» **Brief**
Scan the material below for the string "savedInstanceState", and copy every line where it shows up.

[[ Records to process open ]]

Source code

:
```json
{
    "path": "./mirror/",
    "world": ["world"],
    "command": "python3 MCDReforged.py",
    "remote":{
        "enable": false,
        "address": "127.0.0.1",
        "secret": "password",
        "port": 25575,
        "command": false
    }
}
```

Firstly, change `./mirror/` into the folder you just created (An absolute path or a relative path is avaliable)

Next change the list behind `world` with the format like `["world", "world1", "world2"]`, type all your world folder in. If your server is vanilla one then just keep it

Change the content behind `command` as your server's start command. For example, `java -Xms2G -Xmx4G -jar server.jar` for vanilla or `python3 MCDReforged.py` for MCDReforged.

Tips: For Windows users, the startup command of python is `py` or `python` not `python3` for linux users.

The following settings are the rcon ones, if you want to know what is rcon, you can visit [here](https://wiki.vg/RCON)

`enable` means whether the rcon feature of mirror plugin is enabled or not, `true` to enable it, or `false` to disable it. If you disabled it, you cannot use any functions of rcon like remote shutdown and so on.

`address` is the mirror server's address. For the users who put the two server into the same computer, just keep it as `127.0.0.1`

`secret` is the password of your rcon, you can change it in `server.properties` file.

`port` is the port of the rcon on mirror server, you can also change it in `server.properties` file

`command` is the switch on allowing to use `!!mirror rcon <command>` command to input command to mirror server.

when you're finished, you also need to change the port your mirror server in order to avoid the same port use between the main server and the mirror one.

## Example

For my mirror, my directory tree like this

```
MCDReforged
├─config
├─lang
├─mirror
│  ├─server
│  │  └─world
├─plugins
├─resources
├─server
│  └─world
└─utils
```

[[ Records to process closed ]]
[[ Records to process open ]]

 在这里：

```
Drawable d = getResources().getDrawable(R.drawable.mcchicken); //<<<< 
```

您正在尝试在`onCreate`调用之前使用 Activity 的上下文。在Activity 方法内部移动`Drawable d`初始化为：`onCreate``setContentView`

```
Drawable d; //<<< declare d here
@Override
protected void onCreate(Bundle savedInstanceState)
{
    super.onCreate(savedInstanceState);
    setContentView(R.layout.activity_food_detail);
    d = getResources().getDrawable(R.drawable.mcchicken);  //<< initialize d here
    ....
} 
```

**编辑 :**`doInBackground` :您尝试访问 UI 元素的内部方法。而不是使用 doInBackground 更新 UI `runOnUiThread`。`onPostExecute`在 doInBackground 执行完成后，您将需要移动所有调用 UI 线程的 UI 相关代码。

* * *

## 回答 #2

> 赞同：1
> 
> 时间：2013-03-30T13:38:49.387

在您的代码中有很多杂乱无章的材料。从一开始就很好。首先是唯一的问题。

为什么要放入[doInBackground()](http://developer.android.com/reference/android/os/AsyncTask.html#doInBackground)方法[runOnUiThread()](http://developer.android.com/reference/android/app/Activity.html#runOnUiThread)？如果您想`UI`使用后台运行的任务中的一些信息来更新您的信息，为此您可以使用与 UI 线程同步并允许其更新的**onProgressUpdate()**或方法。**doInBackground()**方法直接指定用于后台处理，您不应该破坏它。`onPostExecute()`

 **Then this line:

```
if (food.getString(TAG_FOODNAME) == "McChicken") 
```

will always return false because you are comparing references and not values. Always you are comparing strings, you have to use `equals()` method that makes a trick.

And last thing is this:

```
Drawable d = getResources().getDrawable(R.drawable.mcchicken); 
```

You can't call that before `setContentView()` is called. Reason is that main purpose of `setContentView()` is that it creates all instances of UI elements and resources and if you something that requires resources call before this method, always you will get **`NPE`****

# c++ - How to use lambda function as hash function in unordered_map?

[[ Records to process closed ]]

» **Worked solution**
protected void onCreate(Bundle savedInstanceState)
    super.onCreate(savedInstanceState);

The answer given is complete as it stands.